Si en effet nous nous rappelons les derniers résultats des recherches métaphysiques en Allemagne, en France et en Angleterre, nous voyons qu'on s'accorde de plus en plus sur deux points essentiels. En premier lieu, on reconnaît que le fond de l'existence, objet de la métaphysique, est le même pour tous les êtres, et que la différence des êtres est une simple différence de développement. En second lieu, on s'accorde à reconnaître que ce fond de toute existence est l'action. Mais en quoi consiste cette action, et quelle en est la véritable essence? C'est sur cette question finale que nous voyons encore s'opposer les deux grandes directions entre lesquelles se partage la métaphysique contemporaine.

Selon les partisans de la nécessité universelle, l'action à laquelle toute existence se ramène est soumise à des lois fatales, et notre prétendue liberté n'est qu'une apparence trompeuse: la moralité de l'homme s'absorbe donc à leurs yeux dans le mécanisme de la nature.
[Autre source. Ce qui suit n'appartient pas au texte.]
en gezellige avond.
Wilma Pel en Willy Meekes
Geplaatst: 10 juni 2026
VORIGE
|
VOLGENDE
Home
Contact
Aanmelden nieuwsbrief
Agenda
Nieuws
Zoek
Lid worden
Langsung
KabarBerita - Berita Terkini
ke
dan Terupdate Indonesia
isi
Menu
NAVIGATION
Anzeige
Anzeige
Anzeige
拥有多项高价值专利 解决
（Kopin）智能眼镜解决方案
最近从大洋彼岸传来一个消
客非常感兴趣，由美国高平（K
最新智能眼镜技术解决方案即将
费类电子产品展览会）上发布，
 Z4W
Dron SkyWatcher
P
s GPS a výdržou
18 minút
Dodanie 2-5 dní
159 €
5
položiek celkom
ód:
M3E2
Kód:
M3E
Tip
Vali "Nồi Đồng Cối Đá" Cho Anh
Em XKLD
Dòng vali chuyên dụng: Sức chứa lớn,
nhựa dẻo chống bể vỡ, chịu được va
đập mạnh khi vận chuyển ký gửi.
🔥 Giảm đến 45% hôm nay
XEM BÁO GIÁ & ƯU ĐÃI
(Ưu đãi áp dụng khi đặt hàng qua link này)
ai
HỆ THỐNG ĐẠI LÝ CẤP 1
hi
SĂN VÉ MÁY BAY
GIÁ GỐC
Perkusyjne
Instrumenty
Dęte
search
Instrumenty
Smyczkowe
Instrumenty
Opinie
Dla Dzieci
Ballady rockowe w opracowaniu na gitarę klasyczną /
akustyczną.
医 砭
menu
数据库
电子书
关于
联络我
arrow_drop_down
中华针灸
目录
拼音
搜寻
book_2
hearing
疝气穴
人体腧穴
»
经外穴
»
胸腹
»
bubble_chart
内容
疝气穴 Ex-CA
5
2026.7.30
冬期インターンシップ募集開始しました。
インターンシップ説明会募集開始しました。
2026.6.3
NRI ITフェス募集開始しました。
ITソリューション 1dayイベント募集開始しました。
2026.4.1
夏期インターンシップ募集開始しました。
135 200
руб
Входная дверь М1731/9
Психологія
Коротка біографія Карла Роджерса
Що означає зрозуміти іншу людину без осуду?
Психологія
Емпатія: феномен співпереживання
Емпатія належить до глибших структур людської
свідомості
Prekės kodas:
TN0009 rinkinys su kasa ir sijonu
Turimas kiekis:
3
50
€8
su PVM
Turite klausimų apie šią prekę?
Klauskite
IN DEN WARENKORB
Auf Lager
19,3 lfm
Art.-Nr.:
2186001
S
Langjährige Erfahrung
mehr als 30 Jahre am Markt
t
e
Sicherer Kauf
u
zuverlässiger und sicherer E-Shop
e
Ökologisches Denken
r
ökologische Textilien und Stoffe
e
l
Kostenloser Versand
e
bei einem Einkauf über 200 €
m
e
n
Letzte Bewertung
Au contraire, selon les partisans de la liberté universelle, c'est la nécessité qui est une apparence extérieure, une forme passagère du développement des êtres, un simple moment de leur progrès; le fond intérieur est la liberté, toujours présente, toujours agissante. Pour ceux-ci, la vraie essence de l'être est le moral, et le physique n'est qu'accidentel; pour les autres, le physique est l'essence, le moral est l'accident. Selon la philosophie de la liberté, c'est seulement par le dehors que les êtres se font échec, luttent, s'imposent l'un à l'autre des contraintes et des nécessités, deviennent l'un pour l'autre des forces brutales; l'intérieur de chaque être est une volonté qui, après s'être suffisamment développée, ne peut manquer tôt ou tard de se mettre librement d'accord avec les autres volontés; la guerre universelle est donc transitoire; le terme final est la paix. Selon la philosophie de la nécessité, c'est par le dedans que les êtres se font obstacle: essentiellement ennemis, impénétrables l'un à l'autre, ils sont foncièrement égoïstes alors même qu'ils sympathisent à l'extérieur tout s'explique dans le monde par la lutte pour la vie, les lois morales elles-mêmes se ramènent aux lois mécaniques, et l'ordre social

n'est que le meilleur moyen de satisfaire à la fois tous les égoïsmes.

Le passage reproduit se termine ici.